Los billetes sin premio consuelan las esperanzas rotas con la suerte de la salud. Aunque también, desafortunadamente, con matices. Porque parece más fácil que la conserven quienes pueden financiársela en paralelo al sistema público.
Cabe preguntarse qué pasa con los desafortunados en salud y lotería. Dónde queda la esperanza de quienes sufren el efecto inverso: la desesperanza de tener que acudir al hospital. Saturado, como siempre, desde hace décadas, sin que nadie haya puesto remedio más allá de parches notoriamente insuficientes: disuadirnos de acudir, menospreciar nuestras afecciones sin riesgo de muerte inminente y normalizar esperas de cuatro horas en un ambiente sin intimidad ni dignidad. Donde el paciente vomita, hace sus necesidades o se duele ante la mirada de extraños en el escaparate hacinado de una sala de espera. Donde los propios sanitarios están desbordados.

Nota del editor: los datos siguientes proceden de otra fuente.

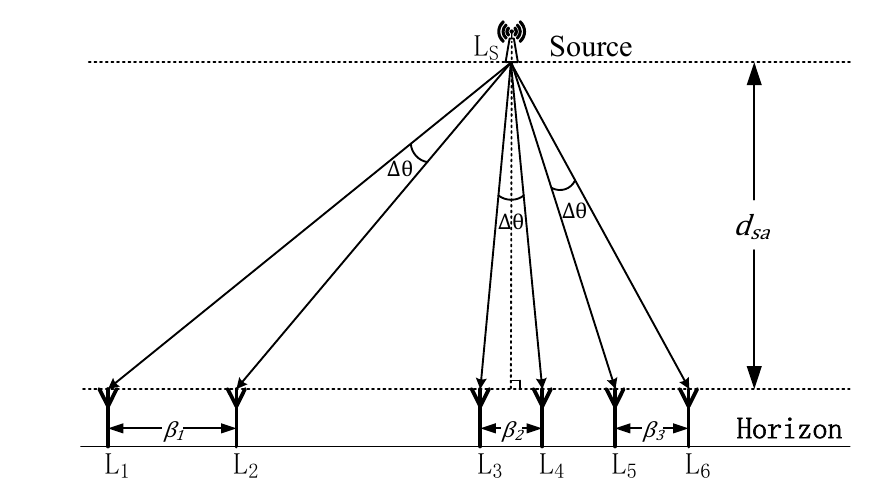
Figure 2. Diagram of the dynamic auxiliary decision mode.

Un año más se repite la clásica saturación. No es ninguna sorpresa, pero no se anticipa remedio alguno a la situación ya complicada de continuo sin que la empeoren las gripes invernales.

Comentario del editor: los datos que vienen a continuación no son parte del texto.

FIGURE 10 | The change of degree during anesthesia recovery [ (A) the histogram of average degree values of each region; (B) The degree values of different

Desde la ventana de un hospital se ve pasar la vida, silenciosa, como en un espectáculo de mímica. Una chica en patines, un hombre con bastón, un chico que sube al autobús. Entre esa habitación y la vida hay un cristal que nos impide tocarla, que nos hace añorar lo cotidiano, suplicar una tregua de salud para llegar al cumpleaños de alguien querido, respirar sin dolor, viajar, amar, caminar, sentir. Aquello que ante la desesperanza de noches de hiel en blanco se convierte en un ferviente anhelo. Por eso, en ningún rincón de ningún hospital deberíamos sentirnos huérfanos de intimidad y dignidad. Ni deberíamos rendirnos a la desesperanza de que todo siga igual.